Theater-AG der Eichendorffschule verzückt Publikum

  • img
    Die Wilden Hühner stürmen die Theaterbühne: 13 Kinder der Eichendorffschule schlüpften in die Charaktere von Buchautorin Cornelia Funke Fotos: Eberhard Loos

80 Stunden Arbeit haben sich gelohnt: Die Theater-AG der Böblinger Eichendorffschule präsentierte ein Stück, das auf Cornelia Funkes Kinderroman "Die wilden Hühner" basierte.

Artikel vom 19. Juni 2019 - 15:18

BÖBLINGEN (red). Eine Feder um den Hals. Das ist das Erkennungszeichen von Sprotte, Melanie, Frieda und Trude, und sie finden das natürlich sehr viel cooler als die doofen Haarschleifen von Bellas Mädchenbande, den "Glamourgirls".

Rivalität und Freundschaft stehen im Mittelpunkt des mittlerweile 26 Jahre alten Kinderromans "Die wilden Hühner" von Cornelia Funke.

Die Kinder der Klassen drei und vier der Böblinger Eichendorffschule haben daraus ein Theaterstück entwickelt und vor einem begeisterten Eltern-, Lehrer und Schülerpublikum viermal aufgeführt. Nach dem "Zauberlehrling in der Schule", sehr frei nach Goethe, und den beiden Erich-Kästner-Stücken "Emil und die Detektive" sowie "Pünktchen und Anton" war es bereits die vierte Inszenierung unter der Regie von Anja Loos.

"Wie in den Stücken zuvor ging es für die Schüler nicht nur um den Spaß, in die Rolle eines anderen zu schlüpfen", erklärt die AG-Leiterin ihren pädagogischen Ansatz, "diesmal haben wir uns gefragt, was echte Freundschaft ausmacht. Das arbeiten wir in dem Stück anhand der Geschehnisse nach und nach heraus."

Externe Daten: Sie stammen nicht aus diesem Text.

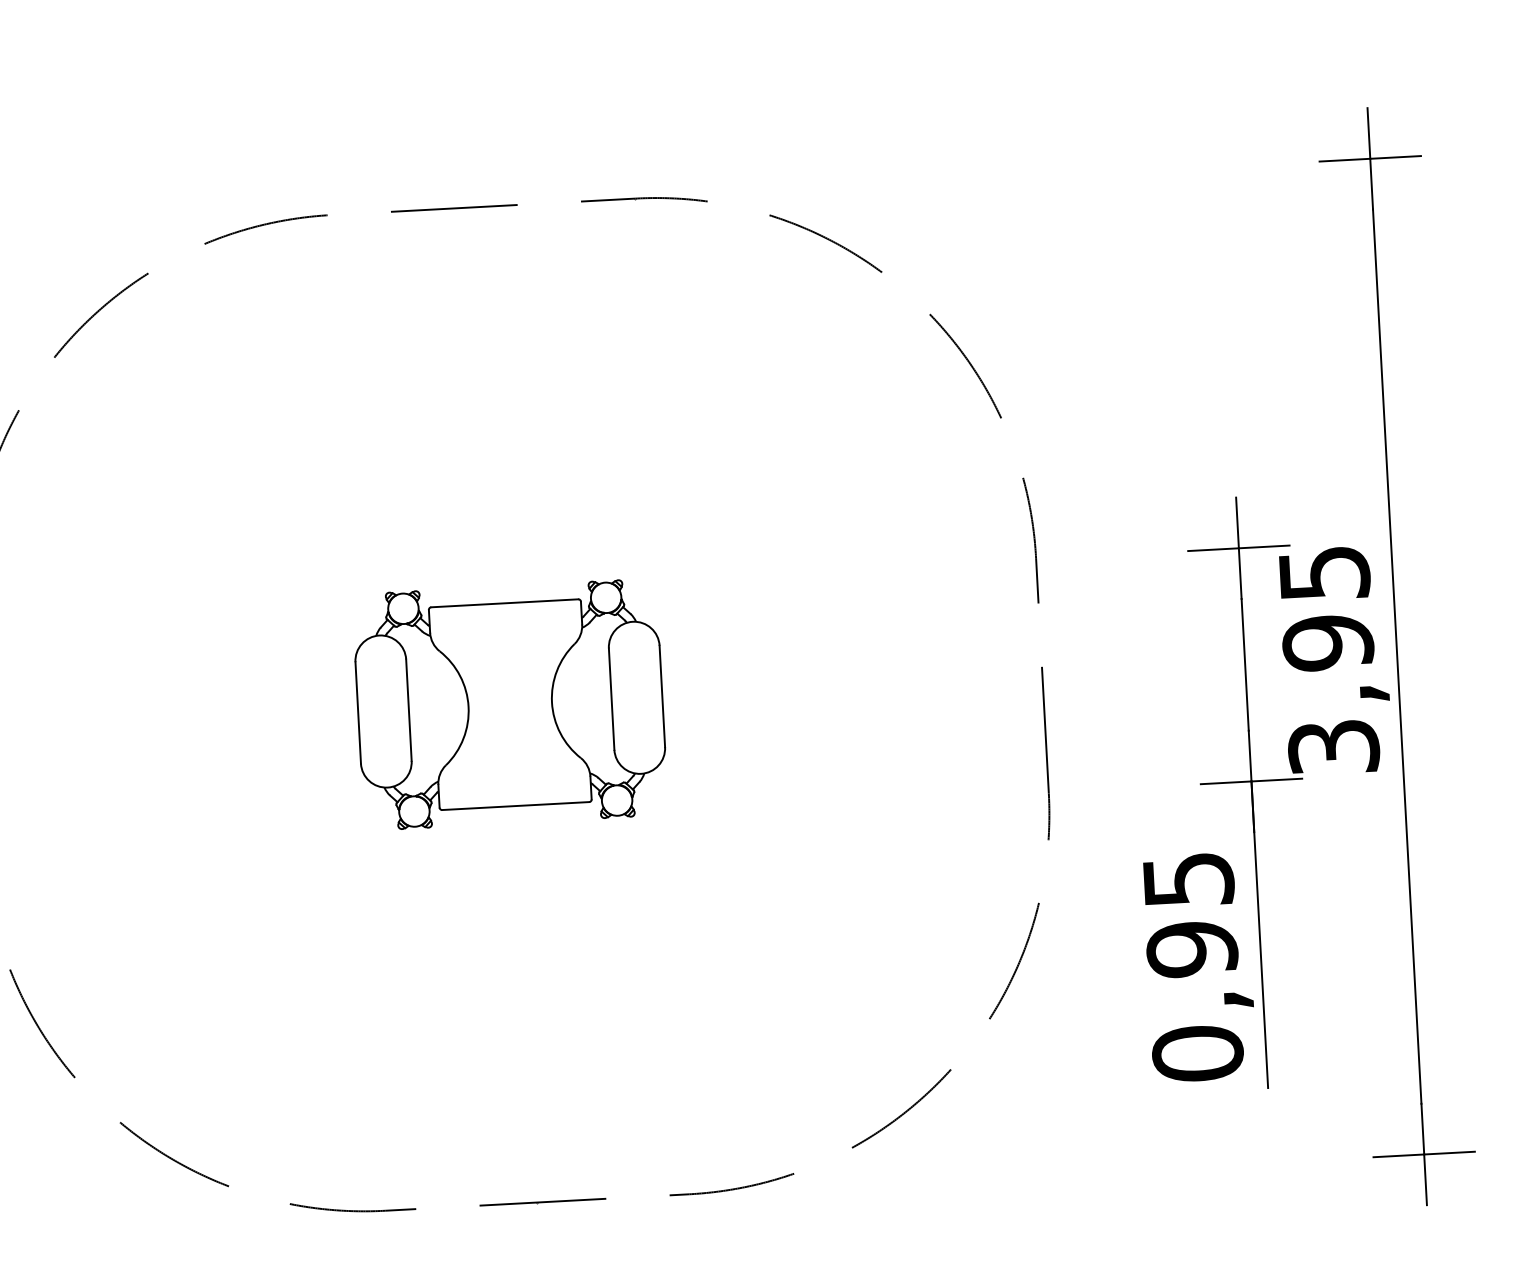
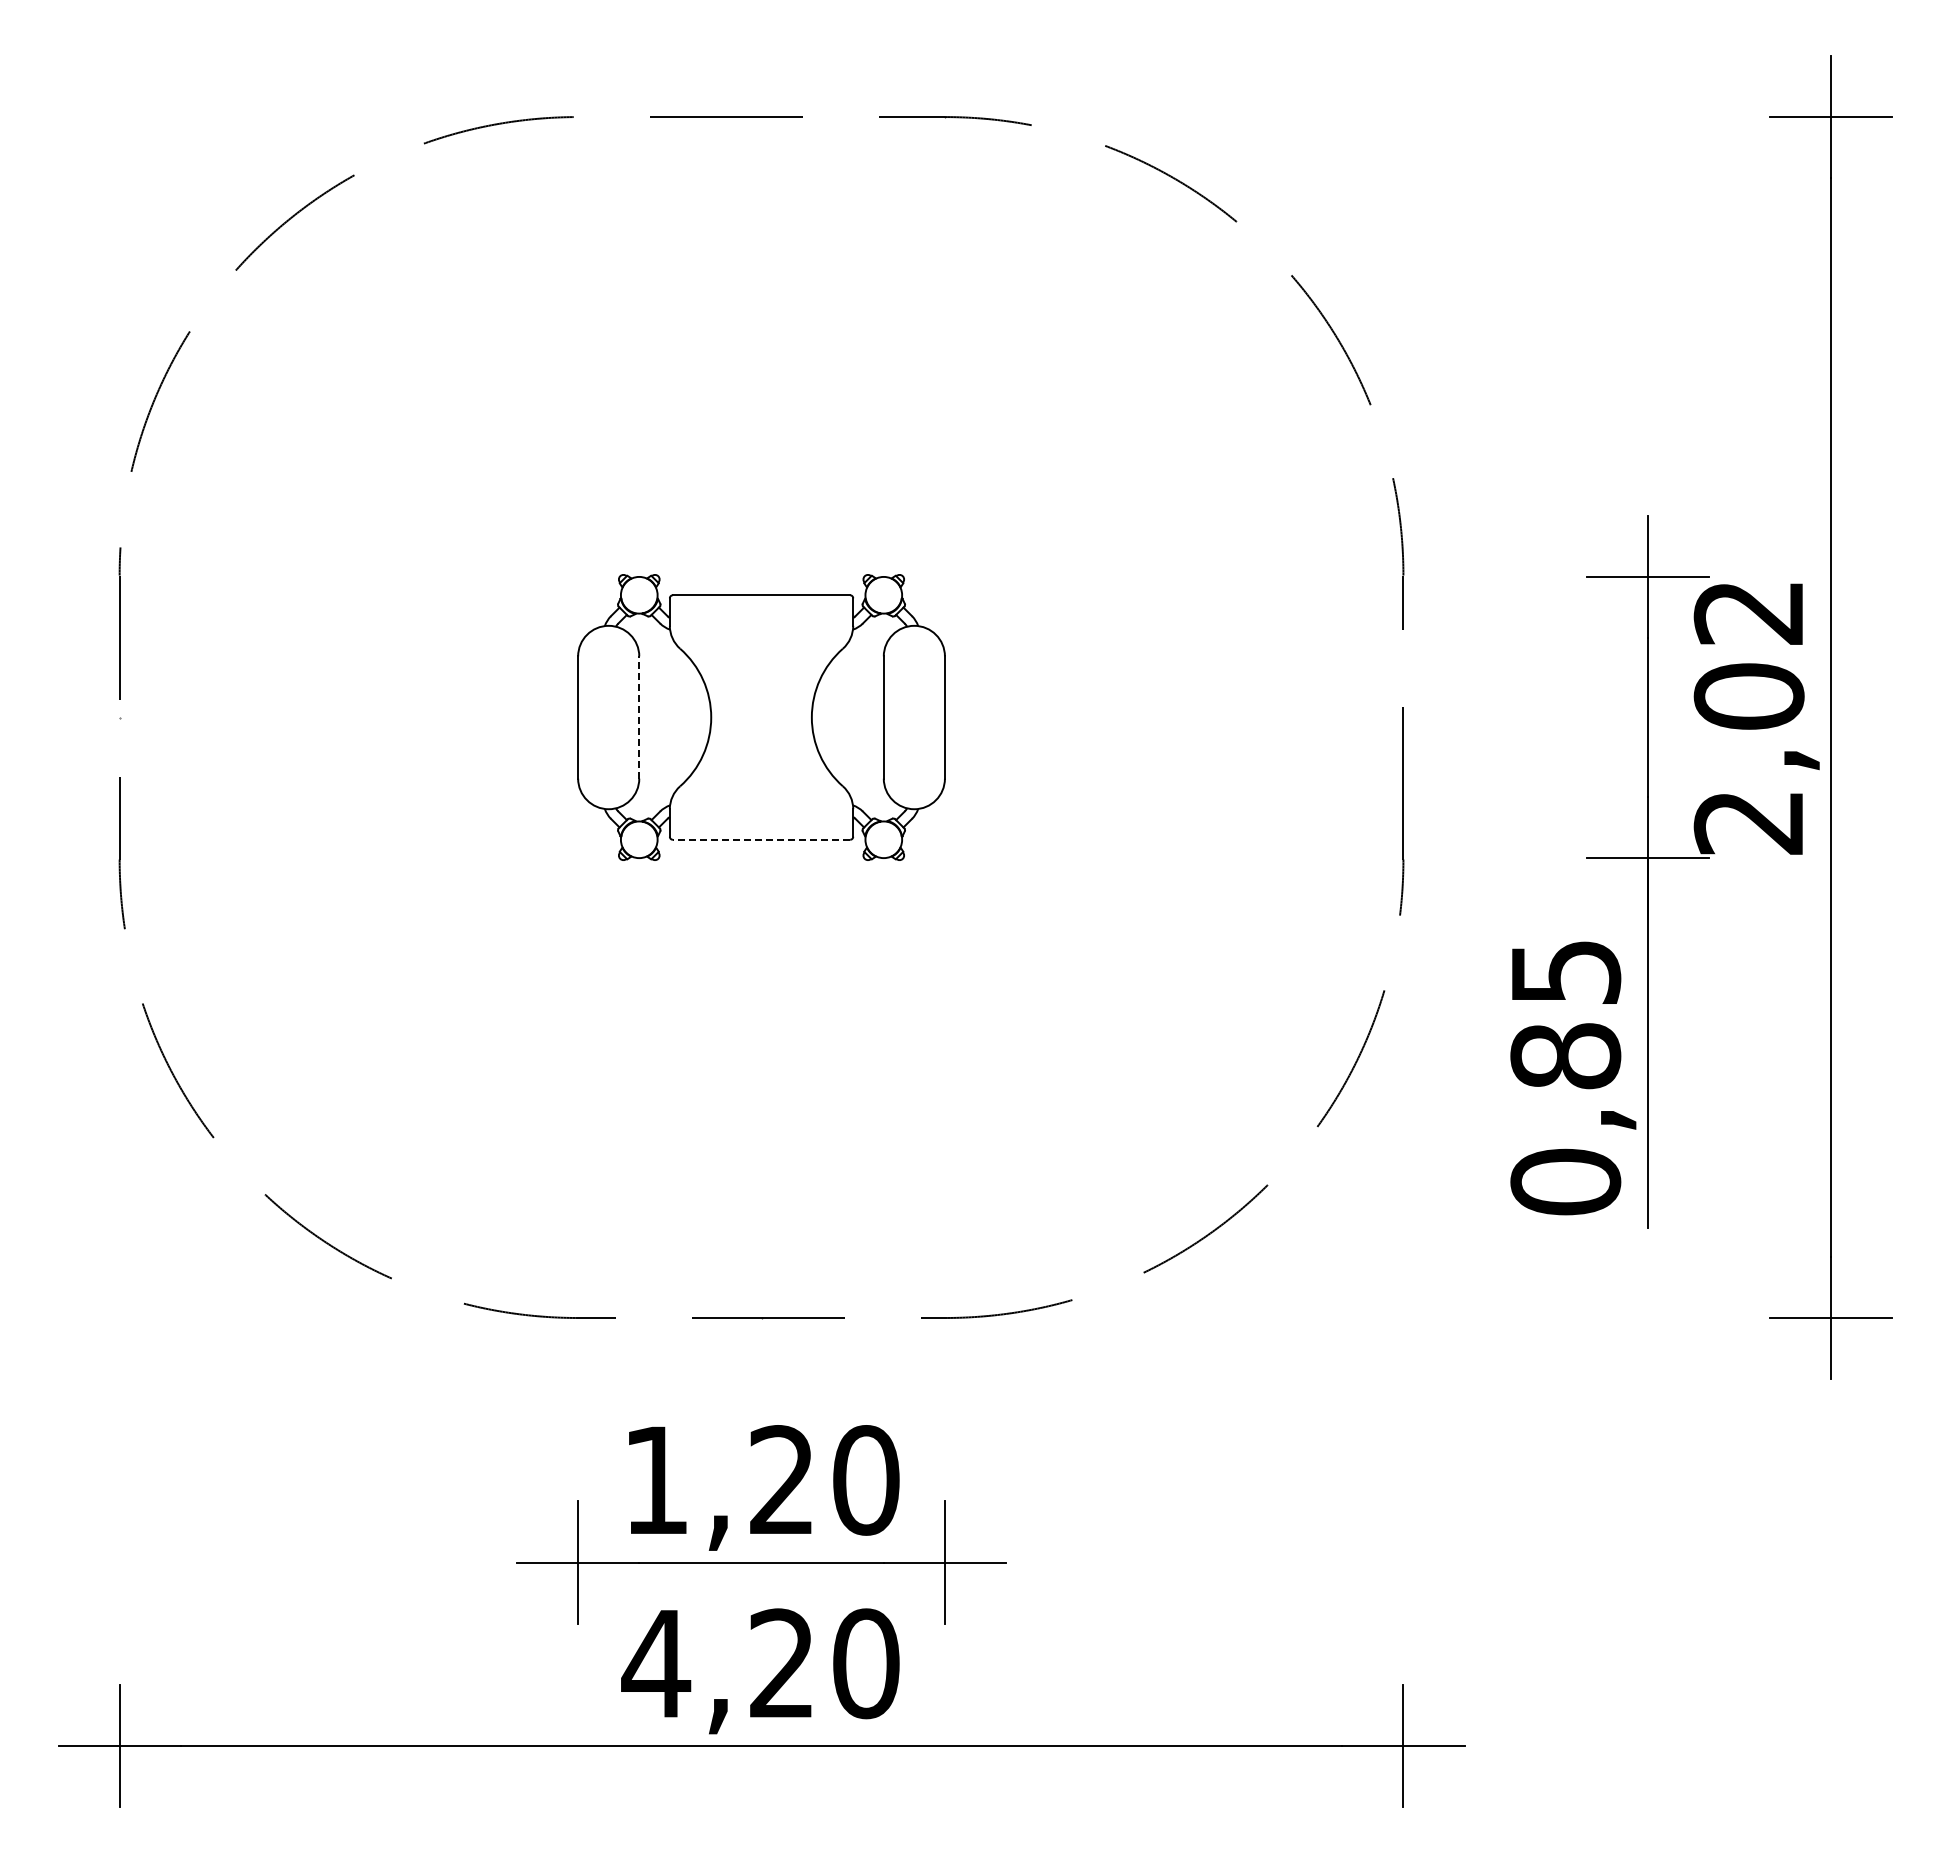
text: (1328, 661) -> (1748, 718), 3,95 -> 2,02
line: (409, 710) -> (639, 717), solid -> dashed
line: (515, 805) -> (761, 839), solid -> dashed
text: (1192, 949) -> (1565, 1056), 0,95 -> 0,85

Nachdenkereien nennen es die Erzählkinder, welche die einzelnen Szenen miteinander verbinden. Dazu stecken sie kleine Tafeln an die Pinnwand mit Erklärungen wie "Miteinander lachen", "Sich gegenseitig helfen", "Zueinander stehen" oder "Über seinen Schatten springen".

Das Stück selbst dreht sich um verschwundene Hühner, größere und kleinere Streitereien und um das Geheimnis eines schwarzen Schlüssels. Inmitten einer wilden Jagd merken die Kinder, dass sie einmal beste Freundinnen waren und durch die Mädchenbanden jetzt voneinander getrennt sind. Zum glücklichen Ende finden sie wieder zusammen und feiern eine tolle Party.

"Heute können sie alle stolz auf sich sein!"

"Die 80 Stunden, in denen wir Szenen erarbeitet, geprobt und auch mal umgeschrieben haben, haben sich wirklich gelohnt", resümiert Anja Loos. Wie die Kinder in der Theater-AG von den ersten Versuchen bis hin zu den Aufführungen ihre Persönlichkeit weiterentwickeln, sei für sie wunderbar anzusehen gewesen. "Heute können sie alle stolz auf sich sein!"